___ Text provided ___

CS145 Lecture Notes (5) -- XML Queries: XPath and XQuery

Query languages for XML are very new compared to SQL. XPath and XQuery were developed over the last few years and are still in flux to some extent.
XPath and XQuery are not based on a simple and clear underlying algebra, the way SQL is based on relational algebra.
Sequence of development (roughly):
1. XPath - path expressions and conditions
2. XSLT - XPath plus transformations and output formatting
3. XQuery - XPath + full query language
XPath is also used in XLink and XPointer.

=> In this class we will learn about XPath and XQuery, covering the most important features but ignoring some esoteric ones.

XML DTD and sample data for examples

   <!ELEMENT Bookstore (Book | Magazine)*>
   <!ELEMENT Book (Title, Authors, Remark?)>
   <!ATTLIST Book ISBN CDATA #REQUIRED
             Price CDATA #REQUIRED
             Edition CDATA #IMPLIED>
   <!ELEMENT Magazine (Title)>
   <!ATTLIST Magazine Month CDATA #REQUIRED Year CDATA #REQUIRED> 
   <!ELEMENT Title (#PCDATA)>
   <!ELEMENT Authors (Author+)>
   <!ELEMENT Remark (#PCDATA)>
   <!ELEMENT Author (First_Name, Last_Name)>
   <!ELEMENT First_Name (#PCDATA)>
   <!ELEMENT Last_Name (#PCDATA)>

   <?xml version="1.0" standalone="no"?>
   <!DOCTYPE Bookstore SYSTEM "bookstore.dtd">
   <Bookstore>
      <Book ISBN="ISBN-0-13-035300-0" Price="65" Edition="2nd">
         <Title>A First Course in Database Systems</Title>
         <Authors>
            <Author>
               <First_Name>Jeffrey</First_Name>
               <Last_Name>Ullman</Last_Name>
            </Author>
            <Author>
               <First_Name>Jennifer</First_Name>
               <Last_Name>Widom</Last_Name>
            </Author>
         </Authors>
      </Book>
      <Book ISBN="ISBN-0-13-031995-3" Price="75">
         <Title>Database Systems: The Complete Book</Title>
         <Authors>
            <Author>
               <First_Name>Hector</First_Name>
               <Last_Name>Garcia-Molina</Last_Name>
            </Author>
            <Author>
               <First_Name>Jeffrey</First_Name>
               <Last_Name>Ullman</Last_Name>
            </Author>
            <Author>
               <First_Name>Jennifer</First_Name>
               <Last_Name>Widom</Last_Name>
            </Author>
         </Authors>
         <Remark>
         Amazon.com says: Buy this book bundled with "A First Course,"

___ Supplied data ___

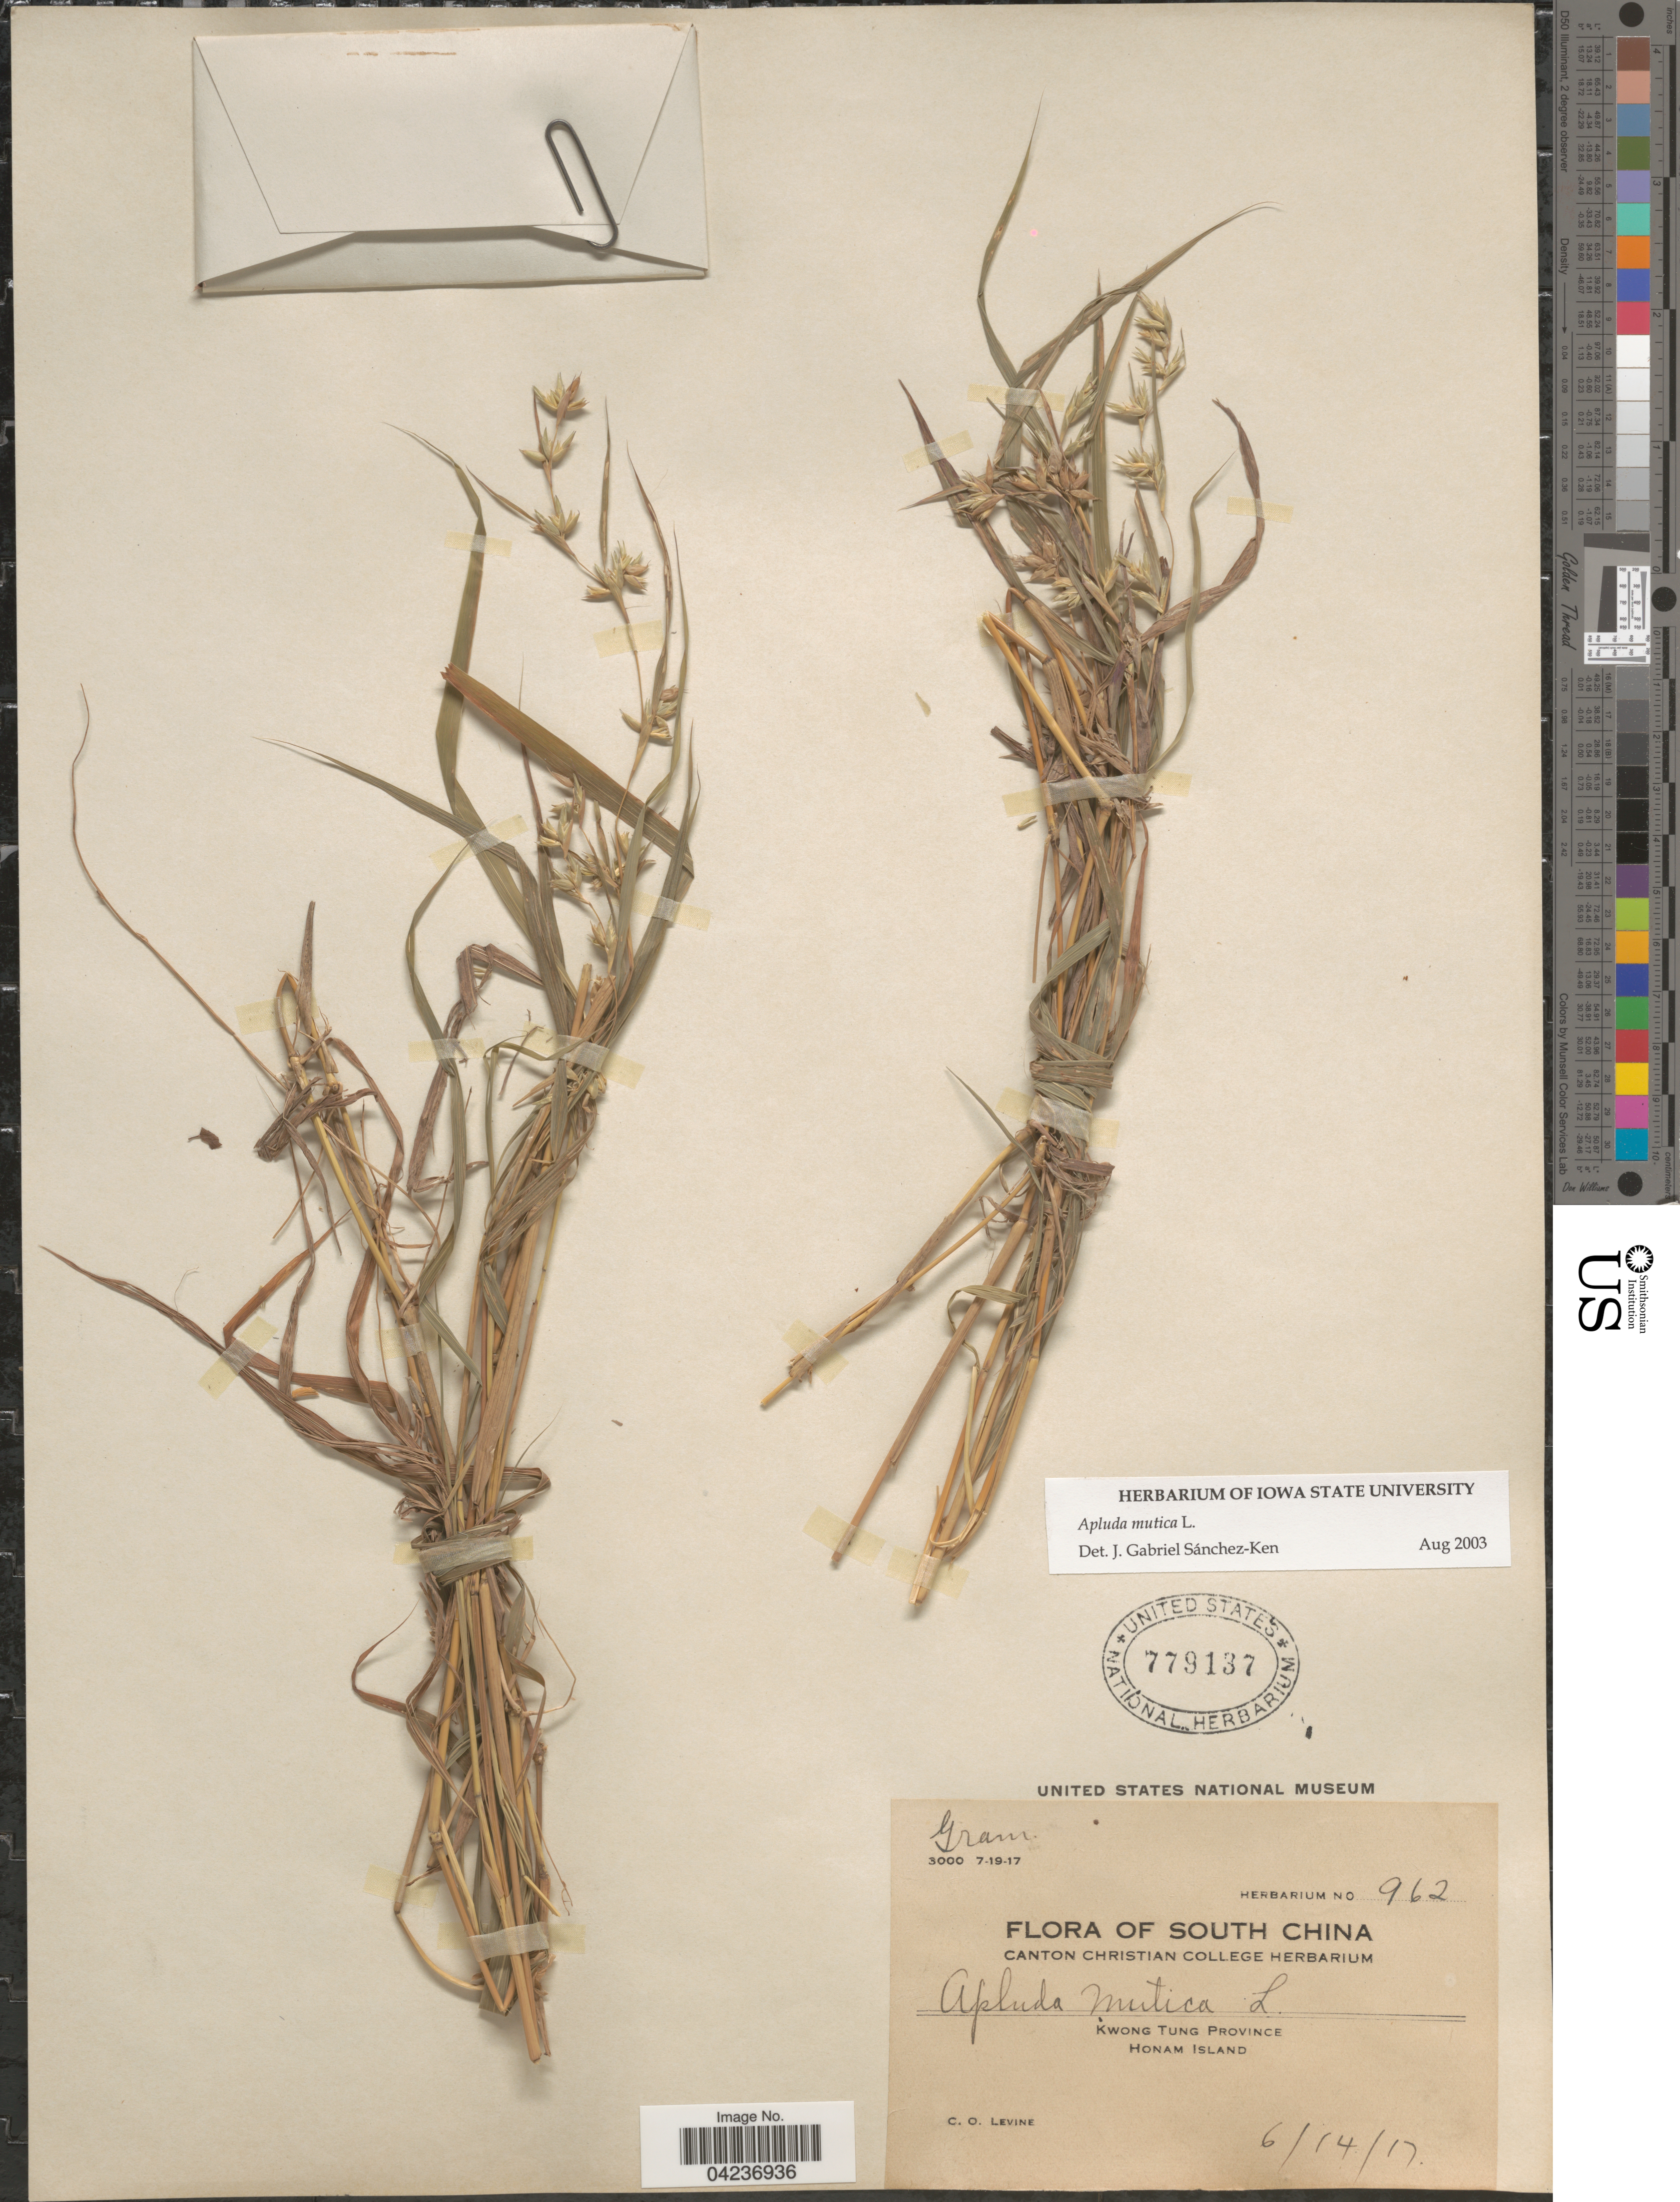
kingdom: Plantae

___
___ Supplied data ___

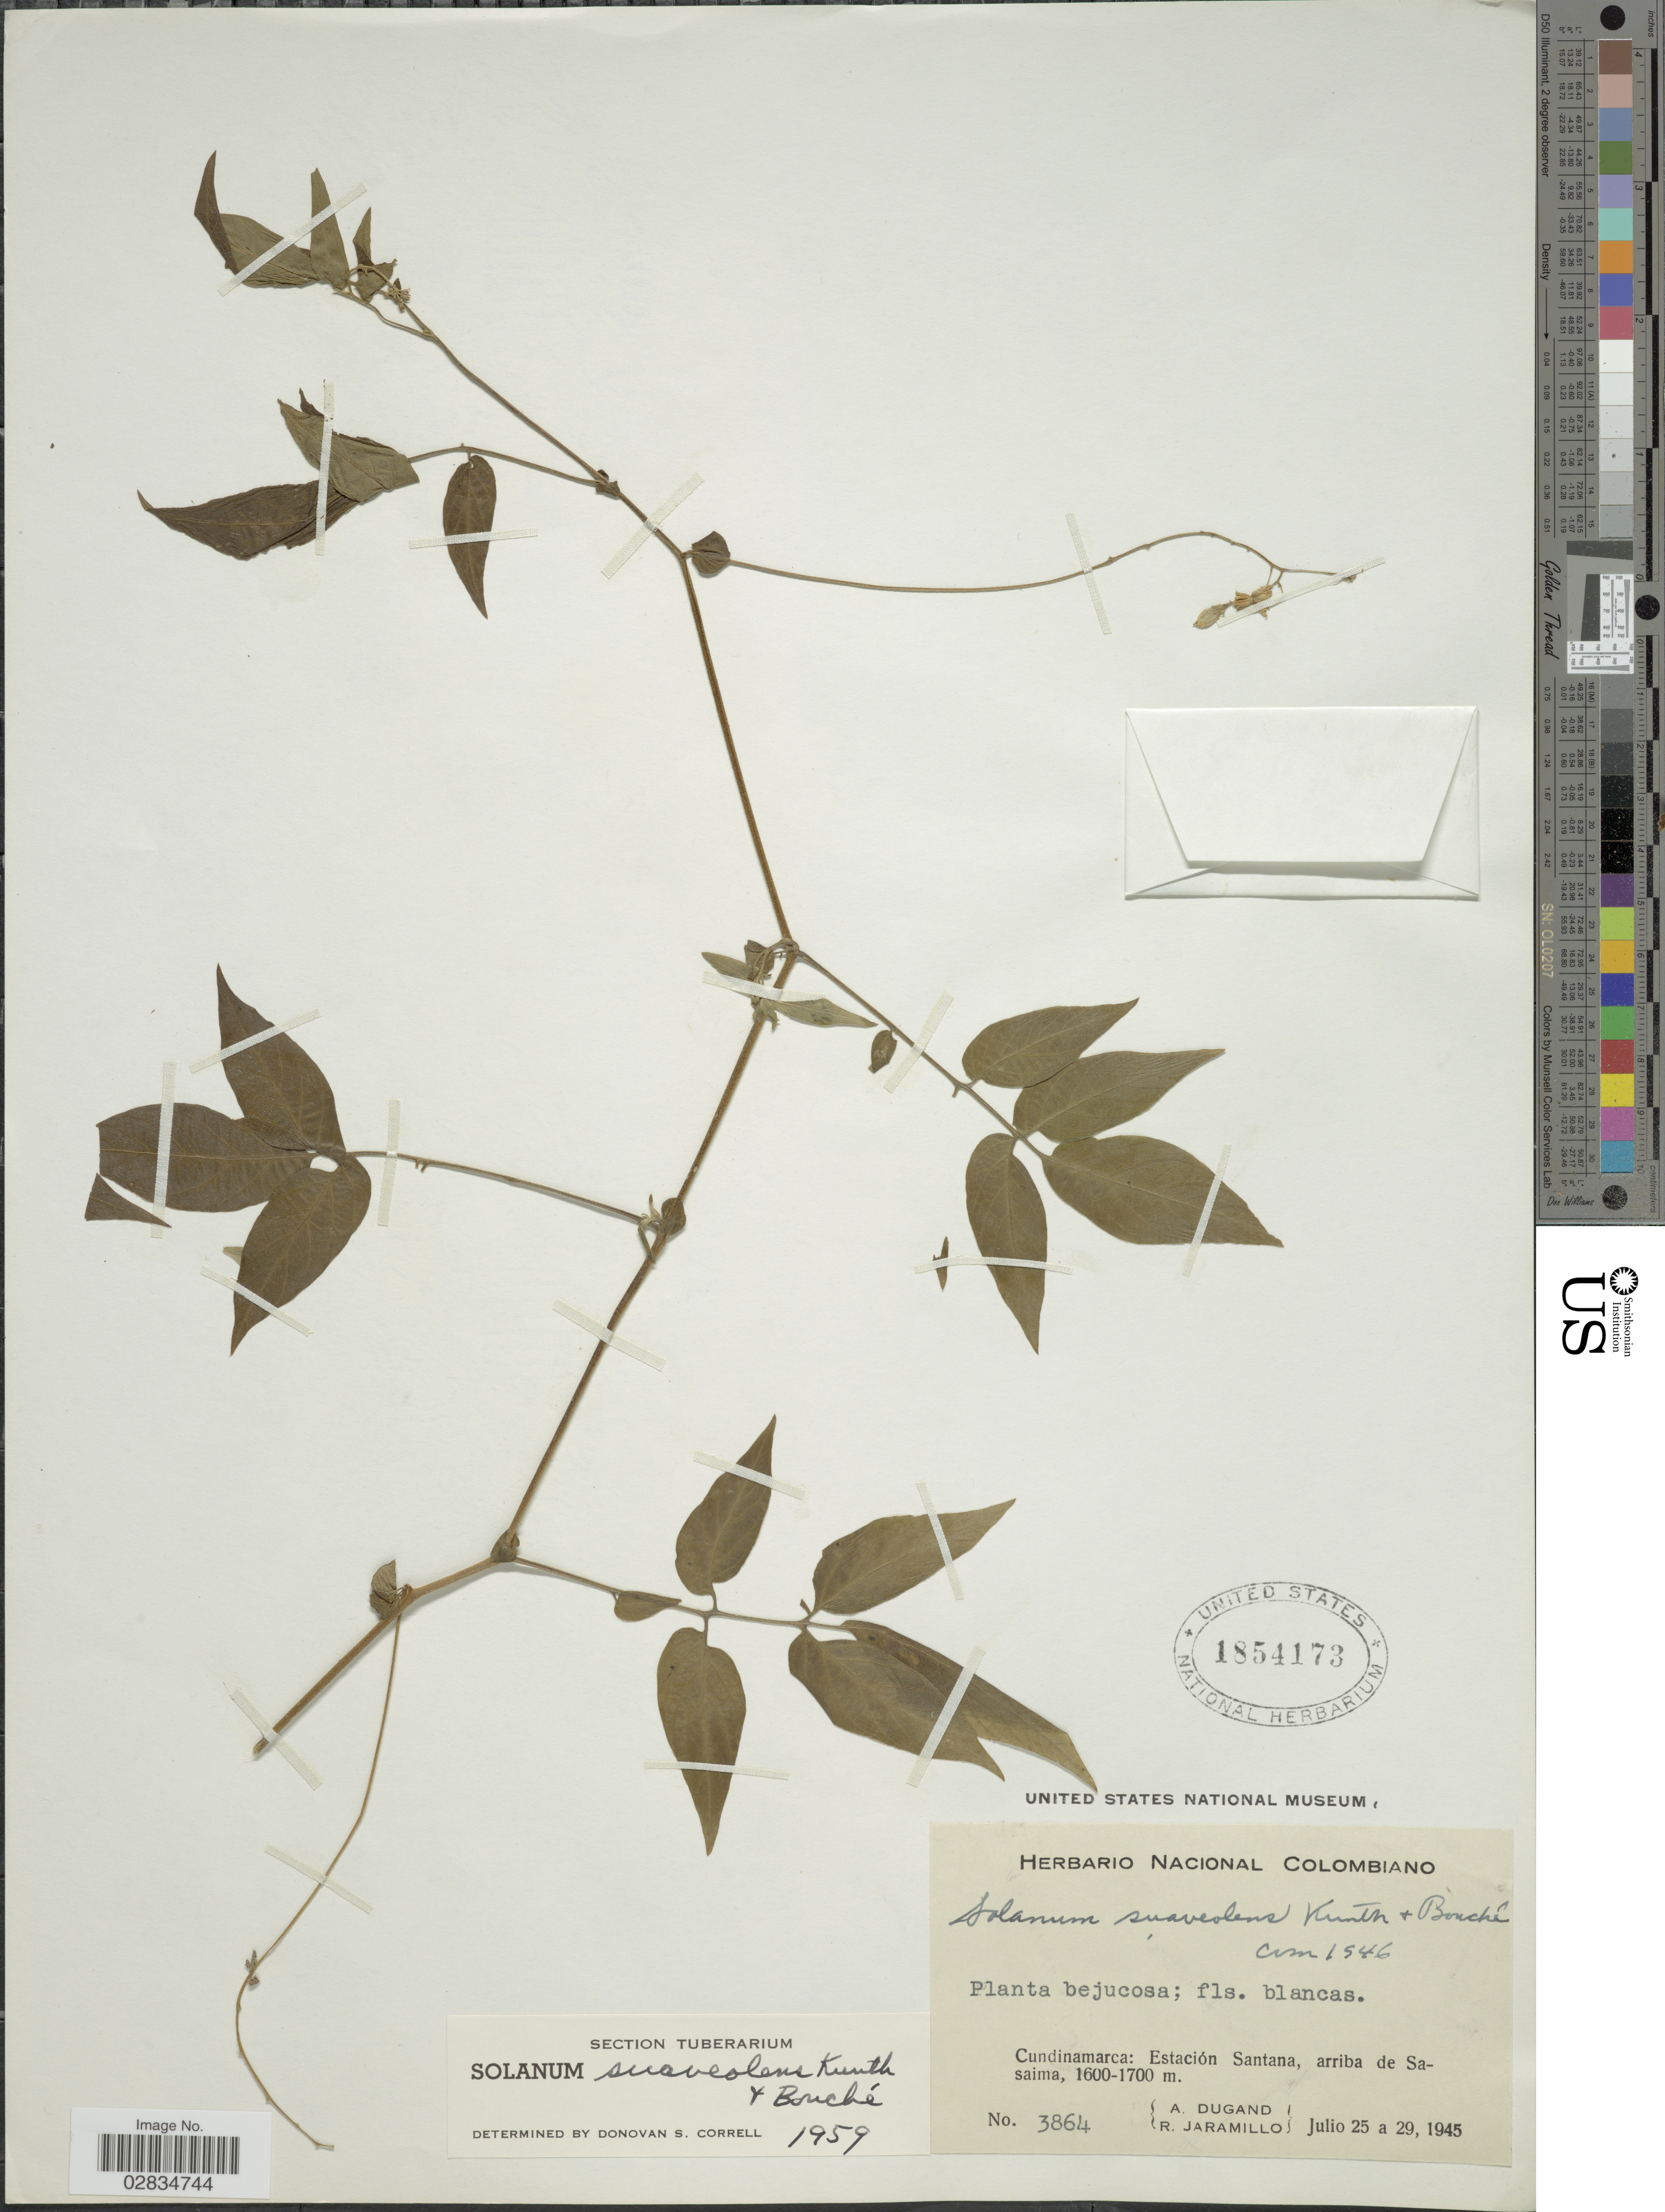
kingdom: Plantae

___

:: Short exercise 1 ::
State whether each statement agrees with the lecture notes on XPath and XQuery, answering yes or no and quoting the deciding words: (a) XPath and XQuery rest on a simple and clear underlying algebra, as SQL does; (b) XPath is also used in XLink and XPointer; (c) the Price attribute of a Book is optional.
:: Short exercise 2 ::
Transcribe the lecture notes on XPath and XQuery from "Query languages for" to "XLink and XPointer.".
The items have no connection to the lecture notes on XPath and XQuery.

:: Expected output 1 ::
(a) No: "XPath and XQuery are not based on a simple and clear underlying algebra, the way SQL is based on relational algebra."
(b) Yes: "XPath is also used in XLink and XPointer."
(c) No: "Price CDATA #REQUIRED"

:: Expected output 2 ::
Query languages for XML are very new compared to SQL. XPath and XQuery were developed over the last few years and are still in flux to some extent.
XPath and XQuery are not based on a simple and clear underlying algebra, the way SQL is based on relational algebra.
Sequence of development (roughly):
1. XPath - path expressions and conditions
2. XSLT - XPath plus transformations and output formatting
3. XQuery - XPath + full query language
XPath is also used in XLink and XPointer.